§ PROBLEM TO SOLVE
Make an exact copy of the entries below and leave any picture out of it.

§ DATA SHOWN
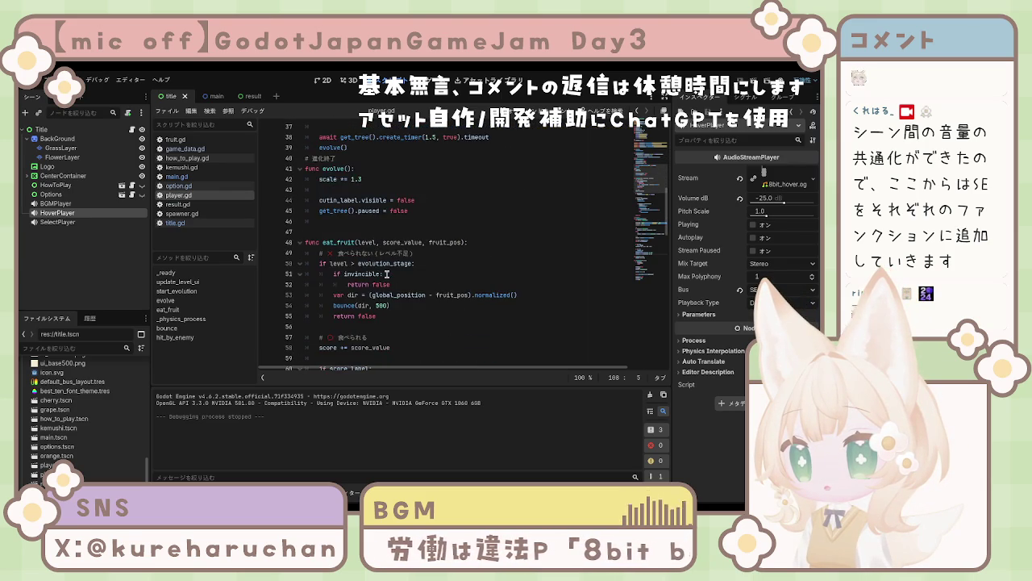
{"action": "scroll", "coordinate": [386, 274], "scroll_direction": "down", "scroll_amount": 1}
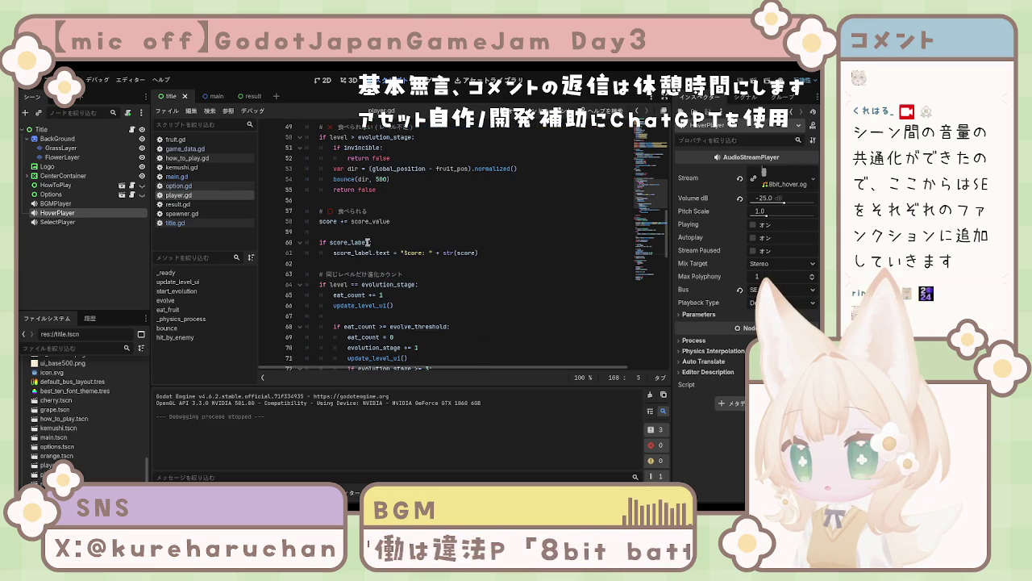
{"action": "left_click", "coordinate": [411, 220]}
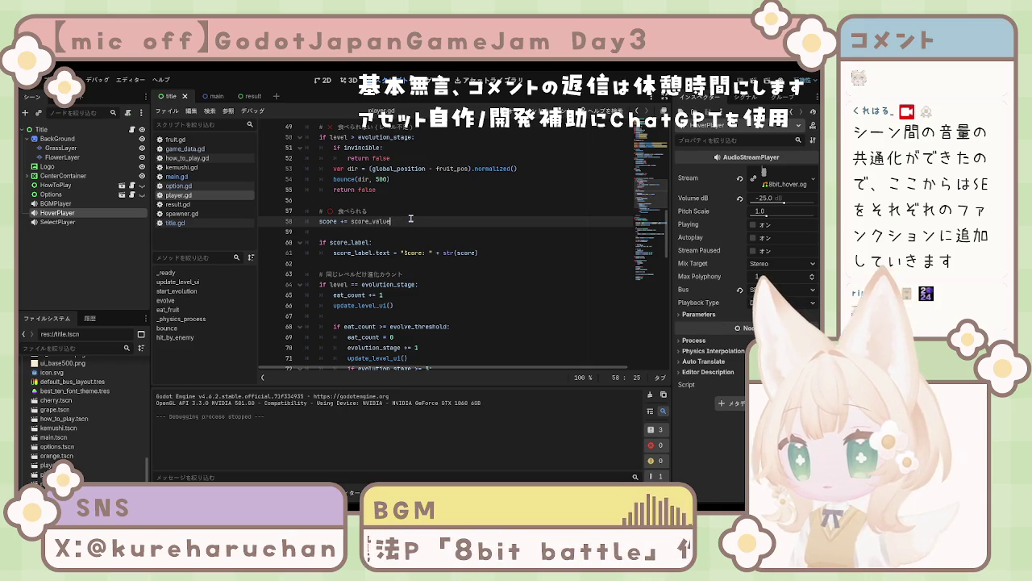
{"action": "key", "text": "Return"}
{"action": "type", "text": "get_parent().get_parent().get_node(\"GetPlayer\").play()"}
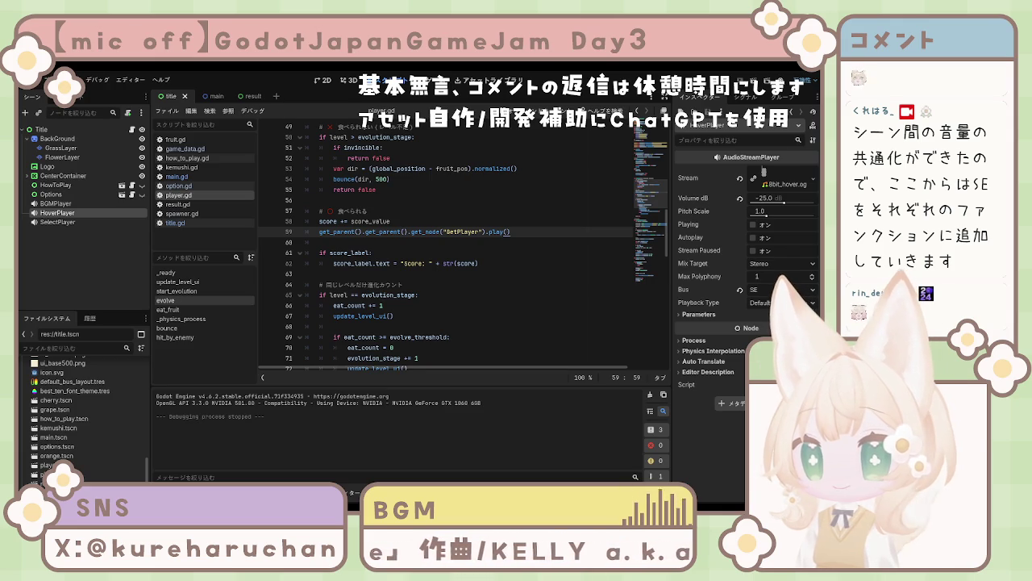
{"action": "scroll", "coordinate": [451, 242], "scroll_direction": "down", "scroll_amount": 5}
{"action": "scroll", "coordinate": [451, 242], "scroll_direction": "down", "scroll_amount": 15}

§ COMPLETED EXERCISE
{"action": "scroll", "coordinate": [386, 274], "scroll_direction": "down", "scroll_amount": 1}
{"action": "left_click", "coordinate": [411, 220]}
{"action": "key", "text": "Return"}
{"action": "type", "text": "get_parent().get_parent().get_node(\"GetPlayer\").play()"}
{"action": "scroll", "coordinate": [451, 242], "scroll_direction": "down", "scroll_amount": 5}
{"action": "scroll", "coordinate": [451, 242], "scroll_direction": "down", "scroll_amount": 15}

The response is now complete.